Originally from Malaysia, I graduated from the University of Arizona with my B.S. and M.S. in microbiology. I then worked in a private environmental lab for a few years before deciding to join graduate school. I joined the CMB Program in the fall of 2009 and work under Dr. Nicholas Heintz. Our lab studies the cell biology of mesothelioma, an aggressive cancer that presents itself on the mesothelium lining of the lungs. I hope to be able to discover novel therapy targets for the treatment of this disease.

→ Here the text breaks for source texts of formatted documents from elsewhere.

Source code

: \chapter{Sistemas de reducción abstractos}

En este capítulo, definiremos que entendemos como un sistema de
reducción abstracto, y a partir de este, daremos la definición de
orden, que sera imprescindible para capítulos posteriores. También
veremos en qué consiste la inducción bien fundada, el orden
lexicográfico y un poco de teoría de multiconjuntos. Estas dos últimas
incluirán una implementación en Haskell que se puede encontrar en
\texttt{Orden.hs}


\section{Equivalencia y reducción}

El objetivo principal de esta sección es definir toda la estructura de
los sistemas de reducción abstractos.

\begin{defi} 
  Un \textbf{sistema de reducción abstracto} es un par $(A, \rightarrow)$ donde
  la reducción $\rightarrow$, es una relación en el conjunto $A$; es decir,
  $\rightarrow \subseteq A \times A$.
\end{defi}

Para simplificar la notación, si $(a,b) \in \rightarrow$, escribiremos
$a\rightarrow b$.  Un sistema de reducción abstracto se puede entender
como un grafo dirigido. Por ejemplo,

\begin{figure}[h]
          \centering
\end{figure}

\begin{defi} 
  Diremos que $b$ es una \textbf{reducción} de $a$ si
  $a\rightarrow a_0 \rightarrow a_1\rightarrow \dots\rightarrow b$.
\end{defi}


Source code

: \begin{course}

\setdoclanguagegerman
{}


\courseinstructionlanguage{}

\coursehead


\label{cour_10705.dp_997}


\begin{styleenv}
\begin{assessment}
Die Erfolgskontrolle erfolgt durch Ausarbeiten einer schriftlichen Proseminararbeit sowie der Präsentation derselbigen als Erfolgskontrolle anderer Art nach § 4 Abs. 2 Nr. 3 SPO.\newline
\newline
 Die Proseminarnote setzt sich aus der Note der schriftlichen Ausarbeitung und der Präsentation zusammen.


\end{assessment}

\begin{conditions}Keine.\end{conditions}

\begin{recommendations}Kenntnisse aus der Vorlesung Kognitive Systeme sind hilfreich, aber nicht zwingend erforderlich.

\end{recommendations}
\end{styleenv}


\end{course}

Redox-dependent signaling by reactive oxygen species (ROS) plays an important role in cancer pathogenesis, and may represent a therapeutic target in malignant mesothelioma (MM). We have explored the role of FOXM1, a redox-responsive forkhead transcription factor that regulates cell cycle progression and resistance to oxidative stress, in MM cell proliferation and viability. Human MM tumors express more FOXM1 transcript than normal mesothelial tissue, and immunostaining of human MM tissue arrays confirms that FOXM1 is broadly expressed in all major subtypes of human MM. Studies show that MM cells in vitro constitutively generate approximately 2-fold more mitochondrial superoxide than control immortalized LP9 mesothelial cells. The triphenylmethane gentian violet (GV), the thiazole antibiotic thiostrepton (TS), and selected triphenylphosphonium (TPP) compounds inhibit FOXM1 expression and MM tumor cell viability in a dose–dependent manner. We have shown each of these agents targets different facets of the thioredoxin reductase 2 (TR2) – thioredoxin 2 (TRX2) – peroxiredoxin 3 (PRX3) antioxidant network, the predominate pathway for metabolizing hydrogen peroxide in mitochondria. GV targets expression of TRX2 protein, TS covalently adducts and inactivates PRX3, and TPP compounds inhibit expression of PRX3 and induce extensive mitochondrial fragmentation. In contrast, the general NADPH oxidase inhibitor DPI had no effect on FOXM1 expression. Studies in a xenoplant model of human MM in Fox Chase SCID mice show that TS and GV alone are marginally effective in inhibiting tumor growth, while a combination of the two compounds significantly impairs tumor progression without overt toxicity (p = 0.006). Our in vitro studies indicate that FOXM1 expression is tuned to an optimal flux of mitochondrial oxidant production, and agents that either markedly diminish or accentuate the production of mitochondrial oxidants inhibit FOXM1 expression. Since over-expression of the TR2-TRX2-PRX3 pathway is linked to resistance to apoptosis, and components of the pathways are known to be up-regulated in the majority of MMs, these studies offer a new therapeutic strategy for treating MM. Moreover, inhibition of PRX3 expression has been shown to sensitize cancer cells to common chemotherapeutic drugs, suggesting that alone or in selected combinations these agents may be useful in disabling a major adaptive response that contributes to MM drug resistance.